Daily Times - Leading News Resource of Pakistan
Editorial: Interpreting the Sharm al-Sheikh meeting
The Gilani-Manmohan meeting at Sharm al-Sheikh in Egypt on July 16 has produced two versions of what really happened. The joint statement says that “dialogue is the only way forward”, adding that “action on terrorism should not be linked to the Composite Dialogue process and these should not be bracketed”. This gives rise to more ambiguity, which is of the essence when managing intractable crises. From Pakistan’s point of view, the sentence can be taken to mean two things at the same time. It can mean that Pakistan will not act against terrorists unless and until there is a resumption of Indo-Pak talks; it can also mean that India will not make talks conditional to Pakistan’s action against the terrorists.
Within the same text, however, from India’s point of view, Prime Minister Manmohan Singh was quoted as insisting on punishing the Mumbai attack culprits before talks could be held; Prime Minister Yousaf Raza Gilani’s response to this is that Pakistan would do its best “but what about the dossier of questions Pakistan sent to India?” This was thrust and parry par excellence, indicating how the bureaucrats jousted over the text. Pakistan next got in a mention of “some information” it had “on threats in Balochistan and other areas” (an oblique reference to FATA). The Indian side must have fought over this. India is not mentioned but back home in Pakistan everyone knows it means Indian mischief inside Pakistan.
Talking to the press the two prime ministers added, in their own way, to the body of the text. Mr Singh said he would not get into a composite dialogue without Pakistan first showing progress on the anti-terrorist front. He also denied that India was involved in the trouble in Balochistan and other areas in Pakistan. Mr Gilani was more conciliatory but he did get in a reference to Kashmir as “an outstanding issue whose resolution will help in establishing peace”.
The joint statement doesn’t have the word Kashmir in its text. That must have been managed by the Indian diplomats in exchange for allowing Pakistan’s reference to Balochistan, but it was welcomed in certain quarters in India, while rejectionists there latched on to the ambiguity of the “linking” of terrorism to the composite dialogue. There is a history of how Pakistan has gradually made Kashmir remote as the central target of its campaign to talk to India under the Simla Agreement. In the past, it was “separated” from the rest of the agenda of composite talks and consigned to a special basket.
The Balochistan reference is important for Pakistan because Baloch insurgents themselves have talked about getting help from India. The fact that the world has ignored it is less about the lack of evidence and more about the pragmatism of geopolitics. As for India’s involvement in fomenting trouble in FATA, the issue has been handled in Pakistan irresponsibly. The trouble in FATA is home-grown but India has been taking advantage of it indirectly. That is smart from the Indian perspective because it is extremely difficult to find “direct” evidence of its involvement.

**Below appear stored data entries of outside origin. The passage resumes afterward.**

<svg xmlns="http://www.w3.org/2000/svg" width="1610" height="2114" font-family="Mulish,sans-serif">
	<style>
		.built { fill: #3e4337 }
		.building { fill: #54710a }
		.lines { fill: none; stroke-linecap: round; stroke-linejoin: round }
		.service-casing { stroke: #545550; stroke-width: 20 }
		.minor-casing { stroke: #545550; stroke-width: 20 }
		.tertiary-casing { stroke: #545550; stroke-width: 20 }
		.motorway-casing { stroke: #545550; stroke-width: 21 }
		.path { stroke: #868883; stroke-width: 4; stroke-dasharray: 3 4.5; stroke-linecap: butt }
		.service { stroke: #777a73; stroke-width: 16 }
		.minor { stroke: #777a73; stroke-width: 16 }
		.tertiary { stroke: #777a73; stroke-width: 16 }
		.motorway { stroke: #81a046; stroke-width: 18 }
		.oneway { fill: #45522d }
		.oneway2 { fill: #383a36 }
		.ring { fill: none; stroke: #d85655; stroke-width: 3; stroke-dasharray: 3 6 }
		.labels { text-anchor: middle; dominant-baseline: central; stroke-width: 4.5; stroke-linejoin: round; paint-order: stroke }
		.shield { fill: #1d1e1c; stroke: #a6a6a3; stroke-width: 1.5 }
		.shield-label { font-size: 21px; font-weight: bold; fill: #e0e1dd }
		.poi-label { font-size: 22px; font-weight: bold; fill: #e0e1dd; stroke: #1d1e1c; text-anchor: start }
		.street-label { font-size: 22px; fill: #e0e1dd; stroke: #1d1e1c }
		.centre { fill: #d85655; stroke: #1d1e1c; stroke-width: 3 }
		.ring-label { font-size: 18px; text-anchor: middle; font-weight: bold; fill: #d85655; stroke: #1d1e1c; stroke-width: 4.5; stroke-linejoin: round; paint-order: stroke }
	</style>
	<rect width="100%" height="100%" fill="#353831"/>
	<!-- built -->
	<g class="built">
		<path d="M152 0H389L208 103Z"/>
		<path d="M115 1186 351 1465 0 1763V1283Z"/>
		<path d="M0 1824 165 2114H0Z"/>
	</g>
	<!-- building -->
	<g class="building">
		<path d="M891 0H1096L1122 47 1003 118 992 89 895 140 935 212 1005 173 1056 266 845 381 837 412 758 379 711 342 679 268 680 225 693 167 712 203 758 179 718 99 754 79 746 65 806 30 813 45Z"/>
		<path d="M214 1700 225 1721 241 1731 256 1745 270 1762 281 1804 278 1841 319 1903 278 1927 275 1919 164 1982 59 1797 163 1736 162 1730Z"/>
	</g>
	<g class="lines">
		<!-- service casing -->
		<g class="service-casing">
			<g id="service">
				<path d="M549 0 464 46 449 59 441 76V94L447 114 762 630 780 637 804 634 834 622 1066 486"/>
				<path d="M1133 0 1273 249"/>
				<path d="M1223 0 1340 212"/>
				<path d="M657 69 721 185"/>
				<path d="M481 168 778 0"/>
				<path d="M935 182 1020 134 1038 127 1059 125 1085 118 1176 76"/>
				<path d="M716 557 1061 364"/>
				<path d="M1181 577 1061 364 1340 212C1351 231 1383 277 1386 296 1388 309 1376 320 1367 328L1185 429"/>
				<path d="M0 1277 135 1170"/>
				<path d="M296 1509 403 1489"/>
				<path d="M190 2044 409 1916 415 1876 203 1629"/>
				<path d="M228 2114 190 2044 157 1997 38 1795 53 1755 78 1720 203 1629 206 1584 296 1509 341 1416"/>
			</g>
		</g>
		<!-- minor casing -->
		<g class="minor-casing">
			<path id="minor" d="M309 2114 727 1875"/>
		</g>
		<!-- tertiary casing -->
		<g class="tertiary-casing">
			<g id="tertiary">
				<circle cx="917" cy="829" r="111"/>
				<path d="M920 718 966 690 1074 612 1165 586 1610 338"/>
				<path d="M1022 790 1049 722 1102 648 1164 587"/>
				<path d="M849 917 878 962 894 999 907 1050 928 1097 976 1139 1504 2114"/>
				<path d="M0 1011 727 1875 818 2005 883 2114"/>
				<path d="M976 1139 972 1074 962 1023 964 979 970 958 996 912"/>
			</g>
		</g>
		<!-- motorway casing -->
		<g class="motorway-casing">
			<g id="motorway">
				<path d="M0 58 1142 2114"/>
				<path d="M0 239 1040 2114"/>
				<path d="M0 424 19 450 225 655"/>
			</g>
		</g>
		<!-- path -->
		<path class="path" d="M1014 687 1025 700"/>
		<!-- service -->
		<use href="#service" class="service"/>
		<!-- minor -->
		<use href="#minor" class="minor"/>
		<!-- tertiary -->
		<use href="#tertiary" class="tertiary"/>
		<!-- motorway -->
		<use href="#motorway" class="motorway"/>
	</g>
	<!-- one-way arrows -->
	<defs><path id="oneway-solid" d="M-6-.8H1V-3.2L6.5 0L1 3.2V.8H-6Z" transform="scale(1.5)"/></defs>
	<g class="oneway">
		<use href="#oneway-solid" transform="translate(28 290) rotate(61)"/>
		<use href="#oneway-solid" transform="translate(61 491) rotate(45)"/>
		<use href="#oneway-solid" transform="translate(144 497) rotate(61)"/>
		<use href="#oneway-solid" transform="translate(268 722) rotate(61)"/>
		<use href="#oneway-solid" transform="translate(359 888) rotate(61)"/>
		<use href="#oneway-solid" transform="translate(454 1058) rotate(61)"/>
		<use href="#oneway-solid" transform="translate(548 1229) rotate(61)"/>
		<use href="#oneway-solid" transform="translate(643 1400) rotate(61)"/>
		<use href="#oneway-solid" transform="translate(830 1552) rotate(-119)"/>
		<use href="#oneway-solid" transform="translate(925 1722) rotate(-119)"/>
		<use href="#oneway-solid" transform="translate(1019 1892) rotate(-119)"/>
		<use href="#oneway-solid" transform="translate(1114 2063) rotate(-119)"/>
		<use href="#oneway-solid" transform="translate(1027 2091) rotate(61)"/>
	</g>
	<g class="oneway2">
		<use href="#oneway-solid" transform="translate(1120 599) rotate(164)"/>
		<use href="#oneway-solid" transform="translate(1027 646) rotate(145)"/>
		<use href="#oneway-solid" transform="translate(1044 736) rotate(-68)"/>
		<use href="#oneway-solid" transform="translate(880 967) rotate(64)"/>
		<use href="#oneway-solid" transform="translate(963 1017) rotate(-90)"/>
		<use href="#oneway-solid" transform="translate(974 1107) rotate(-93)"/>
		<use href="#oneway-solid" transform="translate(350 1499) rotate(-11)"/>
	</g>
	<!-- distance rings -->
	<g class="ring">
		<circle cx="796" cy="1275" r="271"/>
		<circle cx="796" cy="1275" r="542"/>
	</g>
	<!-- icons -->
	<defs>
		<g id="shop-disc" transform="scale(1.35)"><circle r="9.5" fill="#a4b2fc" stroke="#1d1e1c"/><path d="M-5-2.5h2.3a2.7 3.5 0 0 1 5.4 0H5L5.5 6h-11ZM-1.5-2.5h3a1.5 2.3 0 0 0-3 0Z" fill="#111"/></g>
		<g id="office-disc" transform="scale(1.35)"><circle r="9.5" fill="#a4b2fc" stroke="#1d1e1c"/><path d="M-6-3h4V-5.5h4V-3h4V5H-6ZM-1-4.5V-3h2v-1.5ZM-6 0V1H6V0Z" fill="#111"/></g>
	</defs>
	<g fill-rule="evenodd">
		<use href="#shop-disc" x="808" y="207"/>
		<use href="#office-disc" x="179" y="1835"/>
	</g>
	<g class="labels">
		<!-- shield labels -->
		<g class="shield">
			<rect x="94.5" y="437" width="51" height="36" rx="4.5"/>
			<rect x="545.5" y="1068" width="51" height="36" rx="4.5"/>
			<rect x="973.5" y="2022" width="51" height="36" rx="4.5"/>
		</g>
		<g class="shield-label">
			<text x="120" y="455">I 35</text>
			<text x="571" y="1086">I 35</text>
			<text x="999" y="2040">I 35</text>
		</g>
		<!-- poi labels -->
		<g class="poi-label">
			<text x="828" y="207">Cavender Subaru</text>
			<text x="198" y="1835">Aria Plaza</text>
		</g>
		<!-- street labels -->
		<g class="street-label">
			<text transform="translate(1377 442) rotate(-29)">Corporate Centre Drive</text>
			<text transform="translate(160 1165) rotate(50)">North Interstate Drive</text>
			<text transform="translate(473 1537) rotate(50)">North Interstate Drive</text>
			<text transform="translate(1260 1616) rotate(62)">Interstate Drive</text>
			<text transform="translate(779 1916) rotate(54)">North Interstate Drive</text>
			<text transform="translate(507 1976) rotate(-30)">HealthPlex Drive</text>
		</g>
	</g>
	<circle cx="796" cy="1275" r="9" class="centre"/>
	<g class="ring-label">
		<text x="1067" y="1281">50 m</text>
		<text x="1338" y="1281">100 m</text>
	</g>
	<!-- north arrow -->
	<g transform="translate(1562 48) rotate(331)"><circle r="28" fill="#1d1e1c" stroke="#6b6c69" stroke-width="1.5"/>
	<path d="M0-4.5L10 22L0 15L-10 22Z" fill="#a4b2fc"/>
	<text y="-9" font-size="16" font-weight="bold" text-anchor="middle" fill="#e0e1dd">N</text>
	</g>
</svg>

Even so government functionaries have been feeding the media this line and most TV channels have come to accept Indian interference as a given without any tangible proof.
One TV anchor talking to veteran Indian journalist Kuldip Nayar on Thursday stated that militants killed in Swat were gurkhas of the Indian army because they were found to be uncircumcised (by the way, the Mehsuds are traditionally uncircumcised). This information still has to be tangibly proved inside Pakistan. If however Pakistan is being cautious by not revealing proof and is waiting for an appropriate moment for disclosure, then it may be hurting itself in the interim.
On Friday, the Bangladesh Prime Minister Ms Hasina Wajed went on record as saying that she would not allow the soil of her country to be used for terrorism inside India. This statement followed a complaint from the Indian side that Pakistan was interfering in Assam and the north-eastern states of India while using Bangladesh as a corridor. A lot of literature about this “covert” war indicates that Pakistan is keeping the pot of insurgency boiling in India only through injection of money. If this is true then India could be doing a similar tit-for-tat kind of operation in FATA, deniably and without non-state actors. It is to remove this kind of bilateral mischief too that Indo-Pak talks are needed.